Extracted data entries:
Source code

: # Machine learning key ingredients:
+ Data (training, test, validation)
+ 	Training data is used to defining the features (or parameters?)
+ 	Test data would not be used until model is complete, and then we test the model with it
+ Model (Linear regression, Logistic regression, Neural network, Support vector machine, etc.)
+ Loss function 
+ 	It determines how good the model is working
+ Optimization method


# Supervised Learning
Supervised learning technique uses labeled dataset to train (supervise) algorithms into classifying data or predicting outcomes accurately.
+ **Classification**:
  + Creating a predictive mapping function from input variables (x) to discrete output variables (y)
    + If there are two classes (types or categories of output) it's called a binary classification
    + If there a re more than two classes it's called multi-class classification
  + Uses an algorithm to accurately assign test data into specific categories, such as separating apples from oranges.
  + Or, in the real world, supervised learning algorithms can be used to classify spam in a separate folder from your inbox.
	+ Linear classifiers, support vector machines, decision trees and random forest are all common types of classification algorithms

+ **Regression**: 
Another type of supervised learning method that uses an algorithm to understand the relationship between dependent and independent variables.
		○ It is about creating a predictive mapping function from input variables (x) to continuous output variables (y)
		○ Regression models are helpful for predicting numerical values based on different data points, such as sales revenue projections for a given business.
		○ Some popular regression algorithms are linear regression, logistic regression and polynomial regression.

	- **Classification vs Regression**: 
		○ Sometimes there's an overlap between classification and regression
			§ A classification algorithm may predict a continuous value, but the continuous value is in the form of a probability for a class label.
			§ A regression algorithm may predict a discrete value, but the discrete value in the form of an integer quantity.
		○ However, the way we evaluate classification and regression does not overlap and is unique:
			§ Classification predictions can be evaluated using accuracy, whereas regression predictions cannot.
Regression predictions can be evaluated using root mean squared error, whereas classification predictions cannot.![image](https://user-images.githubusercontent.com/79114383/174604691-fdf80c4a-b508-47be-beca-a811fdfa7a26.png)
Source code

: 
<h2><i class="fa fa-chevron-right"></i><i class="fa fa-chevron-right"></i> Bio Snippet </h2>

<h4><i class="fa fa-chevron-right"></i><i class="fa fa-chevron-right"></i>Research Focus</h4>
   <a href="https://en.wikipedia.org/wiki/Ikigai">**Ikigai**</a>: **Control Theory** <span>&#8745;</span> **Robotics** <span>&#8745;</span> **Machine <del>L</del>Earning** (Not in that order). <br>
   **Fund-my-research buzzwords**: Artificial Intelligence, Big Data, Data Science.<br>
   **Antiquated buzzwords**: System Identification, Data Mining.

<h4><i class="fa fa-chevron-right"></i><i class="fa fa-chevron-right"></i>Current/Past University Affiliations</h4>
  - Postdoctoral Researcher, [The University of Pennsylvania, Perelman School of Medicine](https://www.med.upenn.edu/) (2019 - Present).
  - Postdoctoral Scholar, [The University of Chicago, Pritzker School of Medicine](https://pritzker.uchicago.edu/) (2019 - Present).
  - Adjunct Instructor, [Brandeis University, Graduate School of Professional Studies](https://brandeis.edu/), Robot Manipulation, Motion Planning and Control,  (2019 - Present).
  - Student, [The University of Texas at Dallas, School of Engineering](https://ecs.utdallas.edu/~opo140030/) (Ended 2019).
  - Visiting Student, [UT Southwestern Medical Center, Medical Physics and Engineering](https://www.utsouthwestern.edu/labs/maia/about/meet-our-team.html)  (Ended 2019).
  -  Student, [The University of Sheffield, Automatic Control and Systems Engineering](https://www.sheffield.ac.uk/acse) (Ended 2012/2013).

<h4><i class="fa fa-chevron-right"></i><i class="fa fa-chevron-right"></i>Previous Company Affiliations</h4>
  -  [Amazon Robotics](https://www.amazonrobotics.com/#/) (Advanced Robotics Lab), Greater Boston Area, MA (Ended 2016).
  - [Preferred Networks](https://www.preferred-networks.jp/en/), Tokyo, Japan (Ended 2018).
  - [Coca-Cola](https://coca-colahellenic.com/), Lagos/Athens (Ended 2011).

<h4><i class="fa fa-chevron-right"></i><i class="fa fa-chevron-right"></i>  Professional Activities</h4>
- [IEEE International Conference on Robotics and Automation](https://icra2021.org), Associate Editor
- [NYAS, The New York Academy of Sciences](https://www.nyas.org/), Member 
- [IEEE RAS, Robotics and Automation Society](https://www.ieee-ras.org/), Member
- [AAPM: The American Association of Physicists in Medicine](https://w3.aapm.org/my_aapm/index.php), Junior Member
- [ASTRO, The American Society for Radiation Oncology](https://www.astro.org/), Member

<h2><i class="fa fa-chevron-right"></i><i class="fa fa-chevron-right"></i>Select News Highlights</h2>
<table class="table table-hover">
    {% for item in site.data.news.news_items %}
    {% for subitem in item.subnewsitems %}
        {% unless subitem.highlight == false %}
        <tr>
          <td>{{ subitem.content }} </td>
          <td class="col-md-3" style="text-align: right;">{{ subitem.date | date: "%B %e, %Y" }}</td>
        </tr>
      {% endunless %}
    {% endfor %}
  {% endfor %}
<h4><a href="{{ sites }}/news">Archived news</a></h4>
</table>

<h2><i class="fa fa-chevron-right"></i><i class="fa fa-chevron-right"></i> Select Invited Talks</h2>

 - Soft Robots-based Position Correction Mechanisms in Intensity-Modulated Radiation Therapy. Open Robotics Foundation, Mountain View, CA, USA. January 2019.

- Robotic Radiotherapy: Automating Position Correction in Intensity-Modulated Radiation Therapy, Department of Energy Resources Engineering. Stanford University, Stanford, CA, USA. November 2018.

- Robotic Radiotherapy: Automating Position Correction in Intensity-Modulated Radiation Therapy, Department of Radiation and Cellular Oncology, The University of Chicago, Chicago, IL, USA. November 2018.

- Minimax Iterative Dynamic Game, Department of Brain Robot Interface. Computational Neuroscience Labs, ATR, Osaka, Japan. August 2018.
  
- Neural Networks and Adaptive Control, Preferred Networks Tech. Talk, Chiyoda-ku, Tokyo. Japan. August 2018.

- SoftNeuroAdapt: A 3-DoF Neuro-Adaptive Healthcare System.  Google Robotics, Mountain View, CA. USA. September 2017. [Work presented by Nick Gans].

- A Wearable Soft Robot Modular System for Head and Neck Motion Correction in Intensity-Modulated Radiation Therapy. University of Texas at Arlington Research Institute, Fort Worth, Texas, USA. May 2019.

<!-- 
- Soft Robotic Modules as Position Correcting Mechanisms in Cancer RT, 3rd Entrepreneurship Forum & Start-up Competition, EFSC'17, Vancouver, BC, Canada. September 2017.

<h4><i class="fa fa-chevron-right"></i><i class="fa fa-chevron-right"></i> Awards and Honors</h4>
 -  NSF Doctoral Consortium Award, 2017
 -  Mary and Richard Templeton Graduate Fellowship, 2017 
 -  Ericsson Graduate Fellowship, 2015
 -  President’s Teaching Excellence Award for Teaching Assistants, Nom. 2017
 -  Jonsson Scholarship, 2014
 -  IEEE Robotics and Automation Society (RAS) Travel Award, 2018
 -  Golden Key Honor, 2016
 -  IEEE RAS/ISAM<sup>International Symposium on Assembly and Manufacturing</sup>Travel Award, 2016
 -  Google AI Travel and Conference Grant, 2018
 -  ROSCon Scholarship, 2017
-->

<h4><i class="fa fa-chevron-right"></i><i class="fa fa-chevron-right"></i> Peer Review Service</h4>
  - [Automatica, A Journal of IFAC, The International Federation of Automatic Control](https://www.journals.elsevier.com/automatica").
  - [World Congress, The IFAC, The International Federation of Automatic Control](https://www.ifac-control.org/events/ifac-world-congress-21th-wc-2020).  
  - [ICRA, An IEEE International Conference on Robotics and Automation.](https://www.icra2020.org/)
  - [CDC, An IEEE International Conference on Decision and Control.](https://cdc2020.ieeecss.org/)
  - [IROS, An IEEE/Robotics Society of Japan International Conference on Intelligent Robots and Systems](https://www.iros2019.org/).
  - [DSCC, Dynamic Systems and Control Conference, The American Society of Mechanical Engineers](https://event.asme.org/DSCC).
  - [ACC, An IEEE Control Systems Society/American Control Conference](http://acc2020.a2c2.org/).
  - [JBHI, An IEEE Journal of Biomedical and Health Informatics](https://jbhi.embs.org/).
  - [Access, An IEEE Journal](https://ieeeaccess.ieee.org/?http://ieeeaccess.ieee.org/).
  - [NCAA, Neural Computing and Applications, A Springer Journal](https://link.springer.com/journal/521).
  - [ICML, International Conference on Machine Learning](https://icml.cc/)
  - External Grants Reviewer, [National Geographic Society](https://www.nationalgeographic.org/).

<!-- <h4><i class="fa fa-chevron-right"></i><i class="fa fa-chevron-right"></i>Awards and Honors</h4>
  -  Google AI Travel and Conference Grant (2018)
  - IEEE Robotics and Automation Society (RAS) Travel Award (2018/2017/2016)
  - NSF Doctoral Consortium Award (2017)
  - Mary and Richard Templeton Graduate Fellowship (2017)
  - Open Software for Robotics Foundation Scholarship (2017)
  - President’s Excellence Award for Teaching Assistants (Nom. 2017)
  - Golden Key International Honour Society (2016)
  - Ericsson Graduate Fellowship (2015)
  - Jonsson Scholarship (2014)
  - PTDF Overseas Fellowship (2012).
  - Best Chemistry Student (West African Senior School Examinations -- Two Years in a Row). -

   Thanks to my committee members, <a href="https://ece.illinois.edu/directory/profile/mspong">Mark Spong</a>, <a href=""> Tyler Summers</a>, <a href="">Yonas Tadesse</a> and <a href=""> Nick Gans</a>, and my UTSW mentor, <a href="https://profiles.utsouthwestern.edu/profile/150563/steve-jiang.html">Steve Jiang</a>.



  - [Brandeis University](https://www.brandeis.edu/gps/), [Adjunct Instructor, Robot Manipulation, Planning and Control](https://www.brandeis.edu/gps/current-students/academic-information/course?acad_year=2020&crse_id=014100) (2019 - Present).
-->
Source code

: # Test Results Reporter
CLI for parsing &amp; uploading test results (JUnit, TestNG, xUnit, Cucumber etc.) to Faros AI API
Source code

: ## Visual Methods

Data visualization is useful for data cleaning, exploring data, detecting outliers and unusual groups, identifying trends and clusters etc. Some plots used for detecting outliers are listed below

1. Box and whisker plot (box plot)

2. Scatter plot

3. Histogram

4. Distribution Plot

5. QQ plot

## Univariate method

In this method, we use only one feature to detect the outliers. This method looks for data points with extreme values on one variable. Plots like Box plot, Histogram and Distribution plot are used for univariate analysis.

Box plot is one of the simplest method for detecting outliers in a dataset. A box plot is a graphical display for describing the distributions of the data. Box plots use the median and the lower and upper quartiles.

• _Work instructions_: Each line of the records that holds the word "Templeton" should be copied out.

• _Result_:
 -  Mary and Richard Templeton Graduate Fellowship, 2017 
  - Mary and Richard Templeton Graduate Fellowship (2017)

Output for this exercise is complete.